C)Yerel Mahkeme kararının özeti:
Mahkemece, toplanan delillere ve bilirkişi raporuna göre, davacının davalı şirkette 05/07/2004 - 04/07/2011 tarihleri arasında çalıştığı, davacı işçinin arkadaşlarına veda mesajlarının olduğunu elektronik posta incelendiğinde işveren tarafından işten çıkartıldığını ilişkin bir açıklama olmadığı gibi istifa ettiğini ya da kendi isteğiyle ayrıldığına dair açık bir ifade de bulunmadığı, çalışma koşulları ve uygulamalarına ilişkin şikayetlerine ilişkin bir kısım ifadeler yer aldığı, davacının istifa ettiğine dair herhangi bir yazılı beyanı da bulunmadığı, davacının iş akdini istifa suretiyle sonlandırdığına dair savunmasını davalının kanıtlayamadığı, davacının çağrı merkezinde müşteri temsilcisi olarak işe başladığı daha sonra back ofiste görevlendirildiği ve bu bölümün daha önemli şikayetlere çözüm arayan bir bölüm olduğu, davacının bir üst göreve terfi ettirildikten sonra tekrar çağrı merkezinde görevlendirilmesinin çalışma koşullarında esaslı değişiklik oluşturduğu, bu nedenle davacının iş akdine haklı nedenle son verdiği, yapılan görev değişikliklerinin mobbing olarak değerlendirilemeyeceği, mobbing uygulandığına dair davacı tarafından yeterli ve inandırıcı kanıt ileri sürülmediği, iş akdini haklı nedenle fesih eden taraf ihbar tazminatı talep edemeyeceği gerekçesi ile kıdem tazminatı talebinin kabulüne, sair taleplerin ise reddine karar verilmiştir.
D)Temyiz:
Karar süresi içinde davacı vekili ve davalı vekili tarafından temyiz edilmiştir.
E)Gerekçe:
1- Dosyadaki yazılara, toplanan delillerle kararın dayandığı kanuni gerektirici sebeplere göre davalının tüm, davacının aşağıdaki bentlerin kapsamı dışında kalan temyiz itirazları yerinde değildir.

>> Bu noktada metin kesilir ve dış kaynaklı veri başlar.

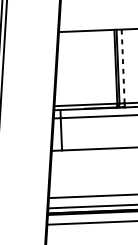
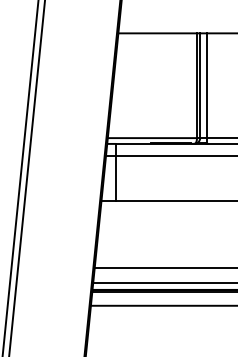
line: (123, 66) -> (207, 85), dashed -> solid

2- Fesih olgusunu ispat yükü işverene düşer.
Somut uyuşmazlıkta, davacı davalı işverenlik tarafından iş aktine haksız olarak son verildiğini ileri sürmüştür. Davalı ise davacının istifa ettiğini savunmaktadır.
Dosyada davacının istifa dilekçesi olmadığı gibi, davalının istifa niteliğinde olduğunu belirttiği elektronik posta, istifa iradesini ortaya koymamaktadır ve istifa beyanı olarak kabul edilemez.
Şu halde, iş aktinin davalı tarafından haksız feshedildiğinin kabulü gerekmektedir.
Açıklanan nedenler ile davacının ihbar tazminatı talebinin kabulü yerine reddi hatalıdır.
F)SONUÇ:
Temyiz olunan kararın yukarda yazılı sebeplerden BOZULMASINA, peşin alınan temyiz harcının istek halinde ilgiliye iadesine, 30/03/2016 gününde oybirliği ile karar verildi.